Positive sentiments around Ordinals seem near all-time highs.
So, too, are top Ordinals collections riding high—currently, three of the top six NFT collections by market cap live on Bitcoin via inscriptions: Runestones, NodeMonkes, and Bitcoin Puppets.
As some of you may know, I’ve been tracking and writing about Ordinals since right after they arrived in January 2023.
My take, from the early days through now, has been that this standard is among the most compelling tokenization approaches Bitcoin has ever fielded. I applaud how it has opened up new cultural terrains and become a big new driver of Bitcoin blockspace demand.
However, Ordinals aren’t perfect. No approach to non-fungible digital assets is. And yet with Ordinals buzz surging, I’ve seen an uptick of rhetoric lately suggesting “Ethereum NFTs are pointless” now because Ordinals exist.
The fact of the matter, though, is that Ordinals have significant strengths and weaknesses when compared against Ethereum NFTs and smart contract chain NFTs in general. So how do these two sides stack up, technically speaking? Let’s break it down.
First, where Ordinals beats everyone right now is cheap resolute onchain storage. They offer the best cost-to-permanence ratio of any NFT approach today, as you can see in the comparison chart below by Chainleft.
Yet Ordinals ownership is tracked offchain via indexers—any smart contract chain NFTs are more robust here, e.g. Ethereum NFTs, Solana NFTs, etc.
The inverse is many smart contract chain NFTs use offchain storage, though not all. And onchain storage has gotten cheaper via new methods on Ethereum, where using or mixing onchain and offchain techniques is limited mainly by your imagination; also, Solana compressed NFTs aren’t technically offchain either and are worth a mention here.
Smart contract chain NFTs are additionally much better on speed, with transactions settling exponentially faster than on Bitcoin, and they’re also typically much cheaper to transact with except during large bouts of congestion on Ethereum, for example.
And while recursive inscriptions are a sick avenue to dynamism, inscriptions aren’t “state aware” and lack the programmability and onchain runtime expressiveness that ETH NFTs can have.
In particular, this onchain expressiveness is arguably the pinnacle of what’s most interesting about the NFT medium today. The always-on possibilities are endlessly composable here and novel runtime projects like Terraforms couldn’t exist as they do without tapping into this great pillar of the medium. Lacking this potential is a non-trivial disadvantage for Ordinals.

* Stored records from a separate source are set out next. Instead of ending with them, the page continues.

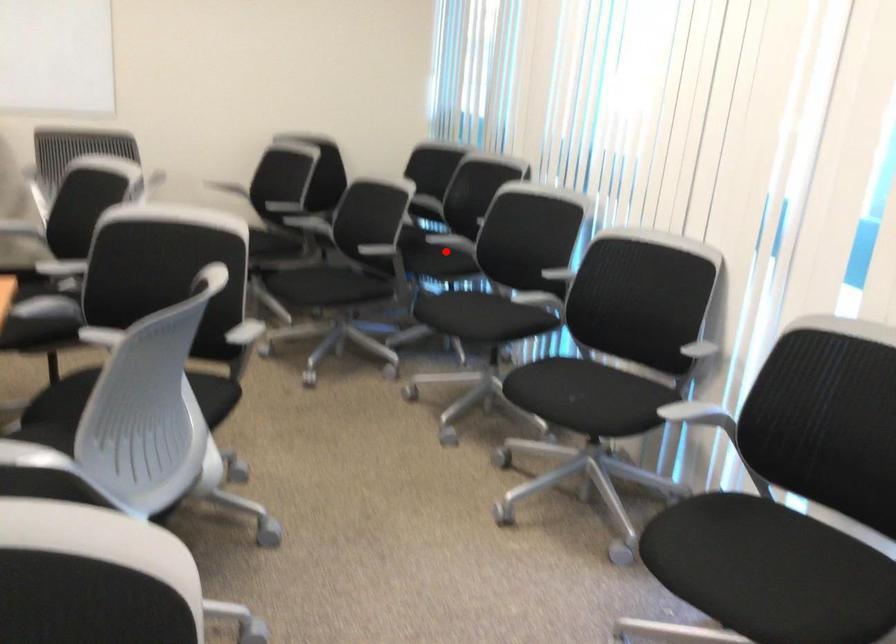
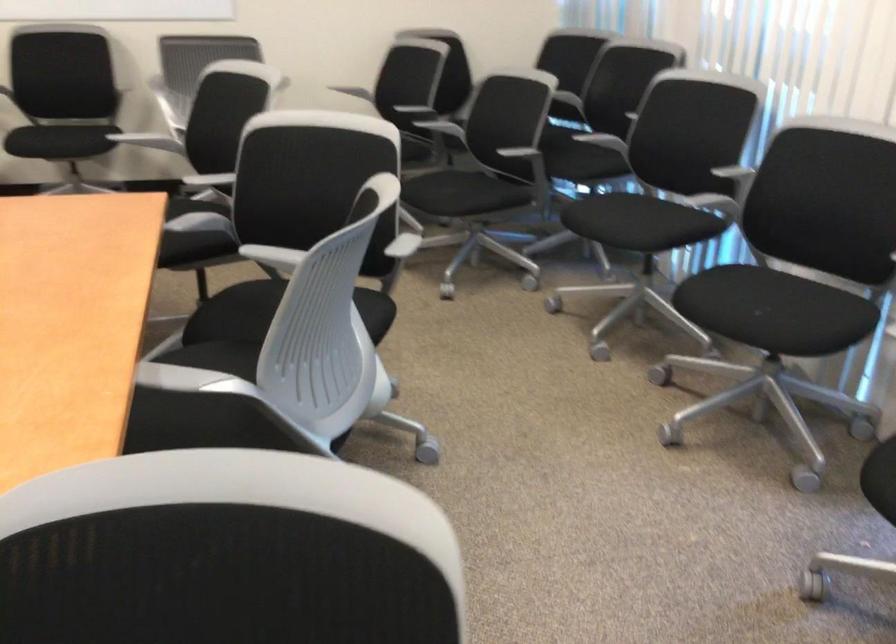
The point at the highlighted location is marked in the first image. Where is the corresponding point in the second image?

(588, 147)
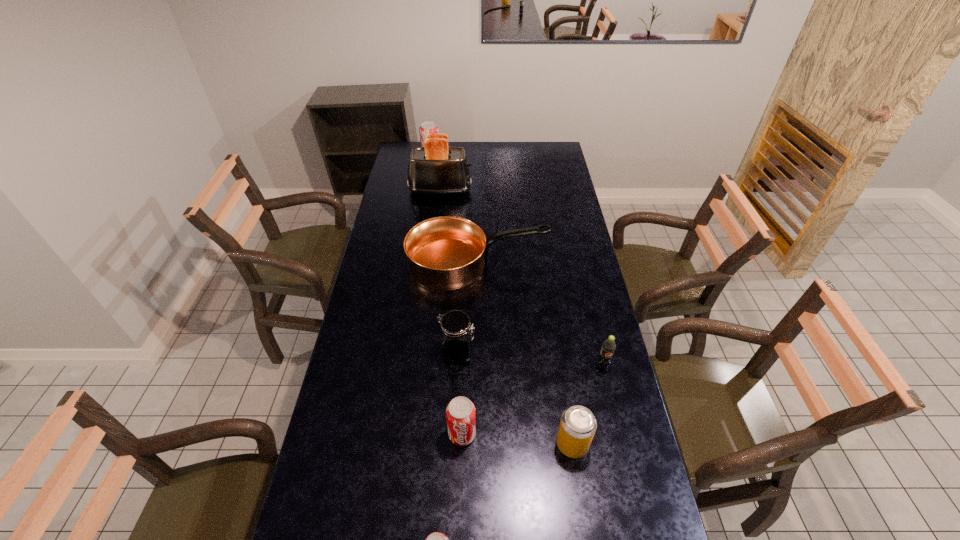
I want to click on vacant space located on the side of the gray toaster with the control lever, so point(527,191).

Image resolution: width=960 pixels, height=540 pixels. I want to click on vacant region located on the logo side of the tallest soda can, so click(511, 159).

At what (x,y) coordinates should I click in order to perform the action: click on vacant region located 0.160m on the handle side of the frying pan. Please return your answer as a coordinate pair (x, y). The image size is (960, 540). Looking at the image, I should click on (585, 264).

On the flip side, though, it’s safe to say there are plenty more NFT attack vectors on smart contract chains, so Ordinals certainly have an edge when it comes to risks generally speaking.
Zooming in some, two places where Ethereum NFTs specifically dominate all other ecosystems by far are tooling and the app scene. Nowhere do you have more excellent resources for building, and nowhere do you have more things to do with your NFTs, from borrowing on NFTfi to playing with your JPGs in Nifty Island to building galleries with Deca or in Decentraland, Voxels, etc.
Lastly, via proof of stake, any smart contract chain NFTs are vastly more energy efficient and greener than Ordinals. The combined estimated 2023 emissions footprint of Ethereum, Solana, Cosmos, Avalanche, Algorand, Cardano, and Polkadot was ~4,935 tonnes of CO2.
Even put together, that represents around 0.000014% of global emissions annually and is exponentially lower than Bitcoin’s CO2 footprint in the same span—it’s just the reality.
Yes, all NFT approaches have pros and cons, any analysis will bear that out, and I like what I’m seeing all around the increasingly multichain NFT ecosystem. But my grand point here is that talk of Ethereum NFTs being totally pointless now compared to Ordinals is tremendously overblown.
Ordinals do some things better, smart contract NFTs do other things better, and both have their places in the cryptoeconomy. Ordinals may be king of the hill when it comes to attention right now, but overall smart contract NFTs remain far more compelling regarding technical capabilities.
The bottom line, then? Both avenues have bright futures, and more creators will weave them together going forward like Nate Alex is doing with Natives. Look for further infra advances to improve UX across the board here, too, in the years ahead.